As examples, Warren named state liquor licenses, banking licenses, insurance licenses and professional and occupational licenses.
Those will be granted or renewed, she said, only for those who are compliant with state obligations.
In addition to posting the online list of taxpayers facing liens, Warren said the department can garnish wages from individuals, refer cases to collection agencies that impose additional fees of up to 39 percent or refer cases to the state Attorney General's Office for further enforcement.
For the 2012-13 fiscal year, the department is considering an enhanced enforcement plan that would require obtaining legislative authority to freeze bank accounts of delinquent business taxpayers and initiate a process to claim what's owed, similar to wage garnishment of individuals, Warren said.
Those with questions about the liens and/or the amounts owed have the option of appealing to the state Revenue Department.
In November, the state began to accept requests for compromises that Meuser described as an important step toward fulfilling Corbett's promise of reforming the tax-appeal process to make it more taxpayer-friendly.
For a compromise to be considered, state officials said it must illustrate doubt regarding liability or promote effective tax administration.

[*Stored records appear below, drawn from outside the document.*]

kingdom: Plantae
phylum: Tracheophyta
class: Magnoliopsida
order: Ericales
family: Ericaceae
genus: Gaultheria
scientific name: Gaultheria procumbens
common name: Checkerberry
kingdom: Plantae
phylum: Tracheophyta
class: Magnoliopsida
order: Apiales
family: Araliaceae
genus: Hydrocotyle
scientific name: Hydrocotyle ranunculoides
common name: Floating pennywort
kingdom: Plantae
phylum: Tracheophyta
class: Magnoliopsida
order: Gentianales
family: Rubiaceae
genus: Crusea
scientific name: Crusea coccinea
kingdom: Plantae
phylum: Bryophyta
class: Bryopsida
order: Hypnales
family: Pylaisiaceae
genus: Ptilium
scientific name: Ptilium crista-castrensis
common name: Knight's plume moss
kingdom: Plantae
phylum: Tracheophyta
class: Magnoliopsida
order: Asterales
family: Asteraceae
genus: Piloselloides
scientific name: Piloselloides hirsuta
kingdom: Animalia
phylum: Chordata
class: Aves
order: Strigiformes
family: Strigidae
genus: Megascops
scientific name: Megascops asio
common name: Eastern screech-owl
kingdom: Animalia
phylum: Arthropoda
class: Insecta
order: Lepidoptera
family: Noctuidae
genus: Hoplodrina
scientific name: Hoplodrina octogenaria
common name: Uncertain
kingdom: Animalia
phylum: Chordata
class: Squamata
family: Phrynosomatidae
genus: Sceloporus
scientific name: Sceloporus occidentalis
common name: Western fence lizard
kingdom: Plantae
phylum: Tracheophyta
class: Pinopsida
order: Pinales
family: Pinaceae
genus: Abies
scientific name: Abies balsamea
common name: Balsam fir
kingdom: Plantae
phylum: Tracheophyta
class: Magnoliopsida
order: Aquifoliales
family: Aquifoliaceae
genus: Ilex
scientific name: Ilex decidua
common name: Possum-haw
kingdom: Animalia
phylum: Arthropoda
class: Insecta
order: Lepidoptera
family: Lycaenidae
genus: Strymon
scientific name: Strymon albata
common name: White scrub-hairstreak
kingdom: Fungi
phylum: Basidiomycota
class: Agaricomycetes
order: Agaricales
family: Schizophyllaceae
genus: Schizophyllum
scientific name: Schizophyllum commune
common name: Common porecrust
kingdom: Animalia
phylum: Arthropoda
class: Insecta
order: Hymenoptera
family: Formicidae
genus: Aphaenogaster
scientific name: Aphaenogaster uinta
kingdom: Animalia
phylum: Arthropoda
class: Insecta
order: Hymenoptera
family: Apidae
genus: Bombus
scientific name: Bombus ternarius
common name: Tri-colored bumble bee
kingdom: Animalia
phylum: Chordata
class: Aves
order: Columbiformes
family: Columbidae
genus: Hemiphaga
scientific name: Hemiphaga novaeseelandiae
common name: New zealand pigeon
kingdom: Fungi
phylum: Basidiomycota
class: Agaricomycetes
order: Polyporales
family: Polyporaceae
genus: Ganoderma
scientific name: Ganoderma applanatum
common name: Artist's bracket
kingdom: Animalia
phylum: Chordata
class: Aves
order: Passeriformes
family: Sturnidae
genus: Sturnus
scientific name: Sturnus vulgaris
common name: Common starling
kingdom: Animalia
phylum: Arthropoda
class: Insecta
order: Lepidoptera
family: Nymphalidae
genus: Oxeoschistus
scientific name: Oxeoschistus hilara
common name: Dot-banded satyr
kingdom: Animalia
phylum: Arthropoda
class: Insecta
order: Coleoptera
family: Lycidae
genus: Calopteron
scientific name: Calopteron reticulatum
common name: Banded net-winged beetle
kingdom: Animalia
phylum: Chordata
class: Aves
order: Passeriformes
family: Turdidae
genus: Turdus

To propose a compromise, petitioners must submit a written request to the Board of Appeals, using forms available at www.revenue.state.pa.us.
Before Pennsylvania posted the expanded list of taxpayers with liens in August 2010, it offered a 54-day Tax Amnesty program for delinquent taxpayers, waiving 100 percent of the penalties and 50 percent of the interest owed, in exchange for payment.
The program brought in $261 million, state revenue officials said.
That was the second of two amnesty periods that Pennsylvania lawmakers agreed to offer taxpayers, Warren said.
"And they were 14 years apart," Warren said.